## START SOURCE
All About Palindromes in English

A Palindrome is a word or phrase which can be read correctly either right-to-left or left-to-right.


These are palindromes:

  • civic
  • deified
  • dewed
  • kayak
  • level
  • madam
  • minim
  • racecar
  • radar
  • redder
  • refer
  • rotator
  • rotavator
  • rotor
  • sagas
  • solos
  • sexes
  • stats

If punctuation is ignored, then these phrases are also palindromes:

  • Do geese see God?
  • Was it Eliot’s toilet I saw?
  • Murder for a jar of red rum.
  • Some men interpret nine memos.
  • Never odd or even.
  • Don’t nod
  • Was it Eliot’s toilet I saw?
  • Are we not drawn onward, we few, drawn onward to new era?
  • Sums are not set as a test on Erasmus
  • Madam, in Eden I’m Adam
  • Ah, Satan sees Natasha
  • Lisa Bonet ate no basil
  • Dennis sinned

More on Palindromes
The word palindrome was coined from Greek roots palin (πάλιν; “again”) and dromos (δρóμος; “way, direction”) by English writer Ben Jonson in the 17th century.

Although palindromes most commonly refer to words, the term can also be applied to numbers, dates, music and so on.

The American comedian Demetri Martin constructed the following poem which reads the same way both forwards and backwards.

“Dammit I’m Mad” by Demetri Martin

Dammit I’m mad.
Evil is a deed as I live.
God, am I reviled? I rise, my bed on a sun, I melt.
To be not one man emanating is sad. I piss.
## END SOURCE
## START RECORDED INFORMATION
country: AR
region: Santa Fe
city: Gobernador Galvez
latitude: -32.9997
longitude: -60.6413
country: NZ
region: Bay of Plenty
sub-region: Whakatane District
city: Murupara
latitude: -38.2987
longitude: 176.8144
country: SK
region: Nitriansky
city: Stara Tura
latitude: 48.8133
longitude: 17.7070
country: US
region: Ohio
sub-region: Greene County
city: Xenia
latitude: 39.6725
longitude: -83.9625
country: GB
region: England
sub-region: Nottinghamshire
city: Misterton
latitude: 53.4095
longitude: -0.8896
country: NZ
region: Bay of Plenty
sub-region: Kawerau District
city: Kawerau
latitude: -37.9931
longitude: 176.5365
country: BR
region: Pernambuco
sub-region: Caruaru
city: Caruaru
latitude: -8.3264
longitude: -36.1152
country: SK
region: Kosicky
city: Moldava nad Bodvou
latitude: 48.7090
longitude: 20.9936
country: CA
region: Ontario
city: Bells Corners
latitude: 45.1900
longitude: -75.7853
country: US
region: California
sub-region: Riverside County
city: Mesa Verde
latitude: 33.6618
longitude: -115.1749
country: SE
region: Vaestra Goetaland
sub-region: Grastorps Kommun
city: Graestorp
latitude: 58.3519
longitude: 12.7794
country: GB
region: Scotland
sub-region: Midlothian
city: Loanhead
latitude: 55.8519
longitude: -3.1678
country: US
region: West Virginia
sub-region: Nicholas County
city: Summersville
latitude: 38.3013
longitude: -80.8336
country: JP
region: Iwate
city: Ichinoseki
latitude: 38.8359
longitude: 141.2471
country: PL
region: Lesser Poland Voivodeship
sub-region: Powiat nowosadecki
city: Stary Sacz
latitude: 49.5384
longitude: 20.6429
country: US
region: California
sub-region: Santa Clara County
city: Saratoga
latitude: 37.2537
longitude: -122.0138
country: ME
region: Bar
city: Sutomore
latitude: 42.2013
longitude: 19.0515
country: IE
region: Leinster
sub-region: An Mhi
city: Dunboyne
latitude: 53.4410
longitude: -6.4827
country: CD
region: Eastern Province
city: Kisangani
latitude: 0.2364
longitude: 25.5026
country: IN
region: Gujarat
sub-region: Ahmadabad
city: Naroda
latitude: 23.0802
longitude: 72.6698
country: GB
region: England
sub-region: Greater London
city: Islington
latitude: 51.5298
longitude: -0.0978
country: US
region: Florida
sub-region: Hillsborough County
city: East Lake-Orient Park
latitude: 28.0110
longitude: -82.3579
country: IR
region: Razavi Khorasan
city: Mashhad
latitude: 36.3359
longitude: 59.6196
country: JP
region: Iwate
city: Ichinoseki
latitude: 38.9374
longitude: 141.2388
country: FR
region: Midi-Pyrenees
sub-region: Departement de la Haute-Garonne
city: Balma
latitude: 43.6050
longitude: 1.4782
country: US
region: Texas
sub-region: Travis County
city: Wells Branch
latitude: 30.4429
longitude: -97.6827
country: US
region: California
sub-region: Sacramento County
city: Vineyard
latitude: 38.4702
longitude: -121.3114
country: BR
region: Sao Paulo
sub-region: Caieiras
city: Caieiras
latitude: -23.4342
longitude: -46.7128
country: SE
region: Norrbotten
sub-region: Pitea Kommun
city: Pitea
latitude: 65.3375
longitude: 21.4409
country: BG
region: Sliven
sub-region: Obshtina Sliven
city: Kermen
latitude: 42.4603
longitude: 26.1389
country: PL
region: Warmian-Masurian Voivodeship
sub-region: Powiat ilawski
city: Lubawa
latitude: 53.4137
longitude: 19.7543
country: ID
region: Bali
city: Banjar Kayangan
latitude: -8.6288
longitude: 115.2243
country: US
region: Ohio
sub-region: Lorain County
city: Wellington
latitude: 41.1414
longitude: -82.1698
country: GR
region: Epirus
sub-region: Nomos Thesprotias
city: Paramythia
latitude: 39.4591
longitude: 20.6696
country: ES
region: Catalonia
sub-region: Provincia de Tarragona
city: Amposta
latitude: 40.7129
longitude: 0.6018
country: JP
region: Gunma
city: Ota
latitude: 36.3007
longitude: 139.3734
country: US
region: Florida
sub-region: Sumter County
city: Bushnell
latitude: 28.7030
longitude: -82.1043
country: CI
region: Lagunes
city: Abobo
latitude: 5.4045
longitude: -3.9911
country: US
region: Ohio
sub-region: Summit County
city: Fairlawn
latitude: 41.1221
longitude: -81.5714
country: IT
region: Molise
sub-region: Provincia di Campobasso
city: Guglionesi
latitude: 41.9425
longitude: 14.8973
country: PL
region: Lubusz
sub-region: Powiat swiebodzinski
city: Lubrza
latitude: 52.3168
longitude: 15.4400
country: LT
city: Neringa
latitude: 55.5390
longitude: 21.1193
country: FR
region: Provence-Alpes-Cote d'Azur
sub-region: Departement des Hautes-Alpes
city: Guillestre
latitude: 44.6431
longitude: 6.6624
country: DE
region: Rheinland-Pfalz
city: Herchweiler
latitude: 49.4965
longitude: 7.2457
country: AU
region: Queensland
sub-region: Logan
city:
## END RECORDED INFORMATION
_INSTRUCTIONS_:
[1] Write out the passage of the palindromes text from "More on Palindromes" up to and including "sad. I piss.".
[2] According to the palindromes text, who coined the word "palindrome"?
The lines play no part in what comes next.

_RESPONSE LIST_:
[1]
More on Palindromes
The word palindrome was coined from Greek roots palin (πάλιν; “again”) and dromos (δρóμος; “way, direction”) by English writer Ben Jonson in the 17th century.

Although palindromes most commonly refer to words, the term can also be applied to numbers, dates, music and so on.

The American comedian Demetri Martin constructed the following poem which reads the same way both forwards and backwards.

“Dammit I’m Mad” by Demetri Martin

Dammit I’m mad.
Evil is a deed as I live.
God, am I reviled? I rise, my bed on a sun, I melt.
To be not one man emanating is sad. I piss.

[2] The English writer Ben Jonson coined it in the 17th century.